[Collected data]
────────────────────────────────────────

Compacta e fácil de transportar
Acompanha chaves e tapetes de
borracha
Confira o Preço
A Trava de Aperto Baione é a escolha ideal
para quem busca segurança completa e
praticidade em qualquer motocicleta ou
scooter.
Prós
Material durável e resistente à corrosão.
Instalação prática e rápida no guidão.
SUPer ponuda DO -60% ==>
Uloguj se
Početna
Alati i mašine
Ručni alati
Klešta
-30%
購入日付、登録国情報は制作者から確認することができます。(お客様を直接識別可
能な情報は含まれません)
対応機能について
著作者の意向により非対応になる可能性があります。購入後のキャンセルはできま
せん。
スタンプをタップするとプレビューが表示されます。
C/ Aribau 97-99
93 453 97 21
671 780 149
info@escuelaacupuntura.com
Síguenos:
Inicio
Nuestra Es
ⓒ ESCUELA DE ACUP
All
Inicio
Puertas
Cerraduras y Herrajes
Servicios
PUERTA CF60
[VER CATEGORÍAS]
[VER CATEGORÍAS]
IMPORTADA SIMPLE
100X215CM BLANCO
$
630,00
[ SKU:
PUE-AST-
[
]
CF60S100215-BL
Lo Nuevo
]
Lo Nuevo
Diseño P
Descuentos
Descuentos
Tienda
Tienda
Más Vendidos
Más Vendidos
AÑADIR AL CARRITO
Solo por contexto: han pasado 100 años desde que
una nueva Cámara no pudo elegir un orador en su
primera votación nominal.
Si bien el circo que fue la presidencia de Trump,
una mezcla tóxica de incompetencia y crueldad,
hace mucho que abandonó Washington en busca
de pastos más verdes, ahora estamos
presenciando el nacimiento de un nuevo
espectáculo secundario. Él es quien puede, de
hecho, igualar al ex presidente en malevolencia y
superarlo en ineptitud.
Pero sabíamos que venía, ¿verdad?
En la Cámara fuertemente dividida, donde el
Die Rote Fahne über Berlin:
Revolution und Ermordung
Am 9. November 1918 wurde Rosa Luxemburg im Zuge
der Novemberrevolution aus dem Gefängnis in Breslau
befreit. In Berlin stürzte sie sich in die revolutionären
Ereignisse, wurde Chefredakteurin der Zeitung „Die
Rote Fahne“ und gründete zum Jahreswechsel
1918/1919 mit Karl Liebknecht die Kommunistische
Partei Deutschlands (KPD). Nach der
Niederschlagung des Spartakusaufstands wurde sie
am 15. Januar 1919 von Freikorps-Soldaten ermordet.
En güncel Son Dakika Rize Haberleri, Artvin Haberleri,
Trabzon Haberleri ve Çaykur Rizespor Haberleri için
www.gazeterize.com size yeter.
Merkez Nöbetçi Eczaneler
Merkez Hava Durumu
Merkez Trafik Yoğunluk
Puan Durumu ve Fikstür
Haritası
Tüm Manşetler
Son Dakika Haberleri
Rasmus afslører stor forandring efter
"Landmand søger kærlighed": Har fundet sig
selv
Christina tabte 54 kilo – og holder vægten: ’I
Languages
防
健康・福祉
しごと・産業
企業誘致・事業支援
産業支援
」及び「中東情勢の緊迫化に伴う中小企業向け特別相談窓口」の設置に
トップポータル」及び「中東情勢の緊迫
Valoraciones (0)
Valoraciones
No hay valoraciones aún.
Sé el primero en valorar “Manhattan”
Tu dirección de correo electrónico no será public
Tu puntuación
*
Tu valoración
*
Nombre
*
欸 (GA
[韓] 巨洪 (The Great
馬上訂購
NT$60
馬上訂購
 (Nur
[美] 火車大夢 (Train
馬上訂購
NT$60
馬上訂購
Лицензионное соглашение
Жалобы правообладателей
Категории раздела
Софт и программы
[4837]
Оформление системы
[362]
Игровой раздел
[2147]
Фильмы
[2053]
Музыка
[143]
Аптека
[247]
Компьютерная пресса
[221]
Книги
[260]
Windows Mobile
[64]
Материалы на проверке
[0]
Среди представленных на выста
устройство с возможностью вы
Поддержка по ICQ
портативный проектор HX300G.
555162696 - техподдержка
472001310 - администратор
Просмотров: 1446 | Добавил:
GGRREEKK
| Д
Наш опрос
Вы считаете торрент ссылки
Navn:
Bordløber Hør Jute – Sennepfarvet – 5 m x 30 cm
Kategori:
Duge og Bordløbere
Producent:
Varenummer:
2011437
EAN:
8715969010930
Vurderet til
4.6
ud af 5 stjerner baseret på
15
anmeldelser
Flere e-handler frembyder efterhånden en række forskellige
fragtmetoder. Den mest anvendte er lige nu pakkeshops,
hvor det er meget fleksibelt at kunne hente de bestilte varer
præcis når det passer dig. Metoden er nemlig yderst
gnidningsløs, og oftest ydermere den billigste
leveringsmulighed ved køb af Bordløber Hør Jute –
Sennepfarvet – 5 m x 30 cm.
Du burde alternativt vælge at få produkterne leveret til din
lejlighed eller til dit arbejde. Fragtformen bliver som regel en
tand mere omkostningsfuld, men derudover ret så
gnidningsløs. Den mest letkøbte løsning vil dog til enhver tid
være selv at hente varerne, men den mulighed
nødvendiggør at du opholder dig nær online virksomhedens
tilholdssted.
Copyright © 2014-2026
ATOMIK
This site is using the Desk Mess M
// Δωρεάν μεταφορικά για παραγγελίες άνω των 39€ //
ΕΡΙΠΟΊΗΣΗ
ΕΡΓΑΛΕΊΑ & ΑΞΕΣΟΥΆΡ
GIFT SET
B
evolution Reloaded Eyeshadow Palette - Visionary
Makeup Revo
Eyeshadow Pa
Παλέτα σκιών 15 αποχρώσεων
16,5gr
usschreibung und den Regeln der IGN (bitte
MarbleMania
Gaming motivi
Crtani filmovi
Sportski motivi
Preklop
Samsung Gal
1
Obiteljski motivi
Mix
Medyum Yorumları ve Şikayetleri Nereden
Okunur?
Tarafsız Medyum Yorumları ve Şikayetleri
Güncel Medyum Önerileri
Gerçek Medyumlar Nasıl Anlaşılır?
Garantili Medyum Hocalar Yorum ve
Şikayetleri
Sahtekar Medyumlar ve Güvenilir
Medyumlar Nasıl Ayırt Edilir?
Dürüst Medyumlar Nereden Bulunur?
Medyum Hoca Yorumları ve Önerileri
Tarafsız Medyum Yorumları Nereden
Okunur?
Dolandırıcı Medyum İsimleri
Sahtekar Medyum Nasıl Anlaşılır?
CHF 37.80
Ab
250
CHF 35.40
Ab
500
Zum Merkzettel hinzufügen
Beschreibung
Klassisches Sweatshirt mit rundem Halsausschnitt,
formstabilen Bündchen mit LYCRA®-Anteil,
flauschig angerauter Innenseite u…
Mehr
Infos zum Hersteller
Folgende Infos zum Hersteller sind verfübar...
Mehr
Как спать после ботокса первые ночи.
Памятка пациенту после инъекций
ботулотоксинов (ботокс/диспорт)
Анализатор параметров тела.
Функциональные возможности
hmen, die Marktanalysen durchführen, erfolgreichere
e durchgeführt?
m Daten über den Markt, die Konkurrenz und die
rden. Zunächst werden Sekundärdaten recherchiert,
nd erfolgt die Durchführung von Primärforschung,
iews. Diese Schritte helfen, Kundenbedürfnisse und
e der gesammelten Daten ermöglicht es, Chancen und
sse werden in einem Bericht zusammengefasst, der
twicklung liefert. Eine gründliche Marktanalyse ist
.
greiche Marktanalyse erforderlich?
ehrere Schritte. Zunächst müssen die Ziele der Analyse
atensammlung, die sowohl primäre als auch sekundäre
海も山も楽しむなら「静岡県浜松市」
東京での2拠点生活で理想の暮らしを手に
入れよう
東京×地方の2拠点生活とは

────────────────────────────────────────

Give back the lines of the data exactly as they are written, from the first line through the line containing "Instalação prática e rápida no guidão.".

Compacta e fácil de transportar
Acompanha chaves e tapetes de
borracha
Confira o Preço
A Trava de Aperto Baione é a escolha ideal
para quem busca segurança completa e
praticidade em qualquer motocicleta ou
scooter.
Prós
Material durável e resistente à corrosão.
Instalação prática e rápida no guidão.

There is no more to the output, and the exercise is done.